Reply with every entry, repeated exactly as given.

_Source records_
____
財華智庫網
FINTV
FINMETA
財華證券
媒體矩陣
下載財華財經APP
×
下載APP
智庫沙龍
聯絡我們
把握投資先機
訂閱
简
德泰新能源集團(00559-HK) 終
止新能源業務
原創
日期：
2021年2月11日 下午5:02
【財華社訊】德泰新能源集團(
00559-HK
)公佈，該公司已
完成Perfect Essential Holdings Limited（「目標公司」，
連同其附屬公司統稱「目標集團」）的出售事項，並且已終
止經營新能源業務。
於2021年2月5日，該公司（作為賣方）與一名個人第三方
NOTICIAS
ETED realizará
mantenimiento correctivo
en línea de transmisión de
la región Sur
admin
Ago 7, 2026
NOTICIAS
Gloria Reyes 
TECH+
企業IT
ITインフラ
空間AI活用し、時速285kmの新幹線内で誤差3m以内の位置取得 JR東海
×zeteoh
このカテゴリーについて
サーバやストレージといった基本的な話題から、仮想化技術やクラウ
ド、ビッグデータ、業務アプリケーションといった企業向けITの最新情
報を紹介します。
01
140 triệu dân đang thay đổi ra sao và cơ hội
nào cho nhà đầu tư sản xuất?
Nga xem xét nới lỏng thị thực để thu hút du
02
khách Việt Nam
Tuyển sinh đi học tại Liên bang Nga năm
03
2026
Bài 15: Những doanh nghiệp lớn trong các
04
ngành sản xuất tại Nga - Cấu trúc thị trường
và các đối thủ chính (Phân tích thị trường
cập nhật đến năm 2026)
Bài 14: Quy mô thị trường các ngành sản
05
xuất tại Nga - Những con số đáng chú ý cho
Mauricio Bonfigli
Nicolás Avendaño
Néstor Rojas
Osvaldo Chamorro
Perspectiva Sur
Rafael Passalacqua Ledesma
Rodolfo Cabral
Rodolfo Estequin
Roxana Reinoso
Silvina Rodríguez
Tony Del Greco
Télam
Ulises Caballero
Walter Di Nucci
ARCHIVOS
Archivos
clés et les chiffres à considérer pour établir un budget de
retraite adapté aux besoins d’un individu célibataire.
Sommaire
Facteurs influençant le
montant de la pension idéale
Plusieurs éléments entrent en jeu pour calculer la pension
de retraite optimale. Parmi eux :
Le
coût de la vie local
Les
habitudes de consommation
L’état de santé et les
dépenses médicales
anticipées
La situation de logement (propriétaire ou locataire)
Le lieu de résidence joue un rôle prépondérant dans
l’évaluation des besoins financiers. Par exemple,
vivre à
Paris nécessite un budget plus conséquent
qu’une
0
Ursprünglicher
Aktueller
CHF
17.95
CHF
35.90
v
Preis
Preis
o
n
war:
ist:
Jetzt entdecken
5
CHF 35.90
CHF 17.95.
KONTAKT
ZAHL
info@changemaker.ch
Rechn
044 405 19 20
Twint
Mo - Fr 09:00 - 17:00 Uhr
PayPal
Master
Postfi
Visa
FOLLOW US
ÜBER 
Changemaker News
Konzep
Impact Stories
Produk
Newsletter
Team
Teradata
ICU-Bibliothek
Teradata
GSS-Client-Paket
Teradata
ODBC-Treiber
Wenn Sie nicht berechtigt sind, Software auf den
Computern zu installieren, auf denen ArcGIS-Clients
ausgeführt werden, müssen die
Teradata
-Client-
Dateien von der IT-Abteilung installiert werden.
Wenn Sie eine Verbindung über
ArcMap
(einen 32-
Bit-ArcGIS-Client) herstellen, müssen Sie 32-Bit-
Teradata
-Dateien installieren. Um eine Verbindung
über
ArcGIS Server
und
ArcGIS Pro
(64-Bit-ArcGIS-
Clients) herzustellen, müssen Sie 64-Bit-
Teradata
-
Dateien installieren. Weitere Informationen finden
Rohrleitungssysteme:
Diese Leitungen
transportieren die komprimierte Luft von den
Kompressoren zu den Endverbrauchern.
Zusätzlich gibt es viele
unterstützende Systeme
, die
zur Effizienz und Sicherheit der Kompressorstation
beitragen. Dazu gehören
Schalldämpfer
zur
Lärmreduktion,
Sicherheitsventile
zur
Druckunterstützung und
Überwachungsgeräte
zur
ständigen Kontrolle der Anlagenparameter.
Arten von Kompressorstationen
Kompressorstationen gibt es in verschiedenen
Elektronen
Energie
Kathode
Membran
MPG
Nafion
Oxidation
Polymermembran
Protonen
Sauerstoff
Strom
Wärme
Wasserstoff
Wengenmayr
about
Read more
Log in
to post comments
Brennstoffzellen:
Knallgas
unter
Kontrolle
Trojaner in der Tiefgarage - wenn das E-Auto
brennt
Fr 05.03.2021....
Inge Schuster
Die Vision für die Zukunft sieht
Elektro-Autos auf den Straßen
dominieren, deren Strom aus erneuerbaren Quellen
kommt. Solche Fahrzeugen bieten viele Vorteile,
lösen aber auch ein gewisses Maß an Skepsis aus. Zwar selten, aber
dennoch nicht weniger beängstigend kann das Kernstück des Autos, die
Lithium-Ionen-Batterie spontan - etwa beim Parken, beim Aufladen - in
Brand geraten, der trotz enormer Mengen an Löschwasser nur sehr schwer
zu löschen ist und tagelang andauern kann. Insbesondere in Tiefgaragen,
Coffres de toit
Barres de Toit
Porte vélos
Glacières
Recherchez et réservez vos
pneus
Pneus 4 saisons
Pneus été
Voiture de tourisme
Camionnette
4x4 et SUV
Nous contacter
____
_Your response_
財華智庫網
FINTV
FINMETA
財華證券
媒體矩陣
下載財華財經APP
×
下載APP
智庫沙龍
聯絡我們
把握投資先機
訂閱
简
德泰新能源集團(00559-HK) 終
止新能源業務
原創
日期：
2021年2月11日 下午5:02
【財華社訊】德泰新能源集團(
00559-HK
)公佈，該公司已
完成Perfect Essential Holdings Limited（「目標公司」，
連同其附屬公司統稱「目標集團」）的出售事項，並且已終
止經營新能源業務。
於2021年2月5日，該公司（作為賣方）與一名個人第三方
NOTICIAS
ETED realizará
mantenimiento correctivo
en línea de transmisión de
la región Sur
admin
Ago 7, 2026
NOTICIAS
Gloria Reyes 
TECH+
企業IT
ITインフラ
空間AI活用し、時速285kmの新幹線内で誤差3m以内の位置取得 JR東海
×zeteoh
このカテゴリーについて
サーバやストレージといった基本的な話題から、仮想化技術やクラウ
ド、ビッグデータ、業務アプリケーションといった企業向けITの最新情
報を紹介します。
01
140 triệu dân đang thay đổi ra sao và cơ hội
nào cho nhà đầu tư sản xuất?
Nga xem xét nới lỏng thị thực để thu hút du
02
khách Việt Nam
Tuyển sinh đi học tại Liên bang Nga năm
03
2026
Bài 15: Những doanh nghiệp lớn trong các
04
ngành sản xuất tại Nga - Cấu trúc thị trường
và các đối thủ chính (Phân tích thị trường
cập nhật đến năm 2026)
Bài 14: Quy mô thị trường các ngành sản
05
xuất tại Nga - Những con số đáng chú ý cho
Mauricio Bonfigli
Nicolás Avendaño
Néstor Rojas
Osvaldo Chamorro
Perspectiva Sur
Rafael Passalacqua Ledesma
Rodolfo Cabral
Rodolfo Estequin
Roxana Reinoso
Silvina Rodríguez
Tony Del Greco
Télam
Ulises Caballero
Walter Di Nucci
ARCHIVOS
Archivos
clés et les chiffres à considérer pour établir un budget de
retraite adapté aux besoins d’un individu célibataire.
Sommaire
Facteurs influençant le
montant de la pension idéale
Plusieurs éléments entrent en jeu pour calculer la pension
de retraite optimale. Parmi eux :
Le
coût de la vie local
Les
habitudes de consommation
L’état de santé et les
dépenses médicales
anticipées
La situation de logement (propriétaire ou locataire)
Le lieu de résidence joue un rôle prépondérant dans
l’évaluation des besoins financiers. Par exemple,
vivre à
Paris nécessite un budget plus conséquent
qu’une
0
Ursprünglicher
Aktueller
CHF
17.95
CHF
35.90
v
Preis
Preis
o
n
war:
ist:
Jetzt entdecken
5
CHF 35.90
CHF 17.95.
KONTAKT
ZAHL
info@changemaker.ch
Rechn
044 405 19 20
Twint
Mo - Fr 09:00 - 17:00 Uhr
PayPal
Master
Postfi
Visa
FOLLOW US
ÜBER 
Changemaker News
Konzep
Impact Stories
Produk
Newsletter
Team
Teradata
ICU-Bibliothek
Teradata
GSS-Client-Paket
Teradata
ODBC-Treiber
Wenn Sie nicht berechtigt sind, Software auf den
Computern zu installieren, auf denen ArcGIS-Clients
ausgeführt werden, müssen die
Teradata
-Client-
Dateien von der IT-Abteilung installiert werden.
Wenn Sie eine Verbindung über
ArcMap
(einen 32-
Bit-ArcGIS-Client) herstellen, müssen Sie 32-Bit-
Teradata
-Dateien installieren. Um eine Verbindung
über
ArcGIS Server
und
ArcGIS Pro
(64-Bit-ArcGIS-
Clients) herzustellen, müssen Sie 64-Bit-
Teradata
-
Dateien installieren. Weitere Informationen finden
Rohrleitungssysteme:
Diese Leitungen
transportieren die komprimierte Luft von den
Kompressoren zu den Endverbrauchern.
Zusätzlich gibt es viele
unterstützende Systeme
, die
zur Effizienz und Sicherheit der Kompressorstation
beitragen. Dazu gehören
Schalldämpfer
zur
Lärmreduktion,
Sicherheitsventile
zur
Druckunterstützung und
Überwachungsgeräte
zur
ständigen Kontrolle der Anlagenparameter.
Arten von Kompressorstationen
Kompressorstationen gibt es in verschiedenen
Elektronen
Energie
Kathode
Membran
MPG
Nafion
Oxidation
Polymermembran
Protonen
Sauerstoff
Strom
Wärme
Wasserstoff
Wengenmayr
about
Read more
Log in
to post comments
Brennstoffzellen:
Knallgas
unter
Kontrolle
Trojaner in der Tiefgarage - wenn das E-Auto
brennt
Fr 05.03.2021....
Inge Schuster
Die Vision für die Zukunft sieht
Elektro-Autos auf den Straßen
dominieren, deren Strom aus erneuerbaren Quellen
kommt. Solche Fahrzeugen bieten viele Vorteile,
lösen aber auch ein gewisses Maß an Skepsis aus. Zwar selten, aber
dennoch nicht weniger beängstigend kann das Kernstück des Autos, die
Lithium-Ionen-Batterie spontan - etwa beim Parken, beim Aufladen - in
Brand geraten, der trotz enormer Mengen an Löschwasser nur sehr schwer
zu löschen ist und tagelang andauern kann. Insbesondere in Tiefgaragen,
Coffres de toit
Barres de Toit
Porte vélos
Glacières
Recherchez et réservez vos
pneus
Pneus 4 saisons
Pneus été
Voiture de tourisme
Camionnette
4x4 et SUV
Nous contacter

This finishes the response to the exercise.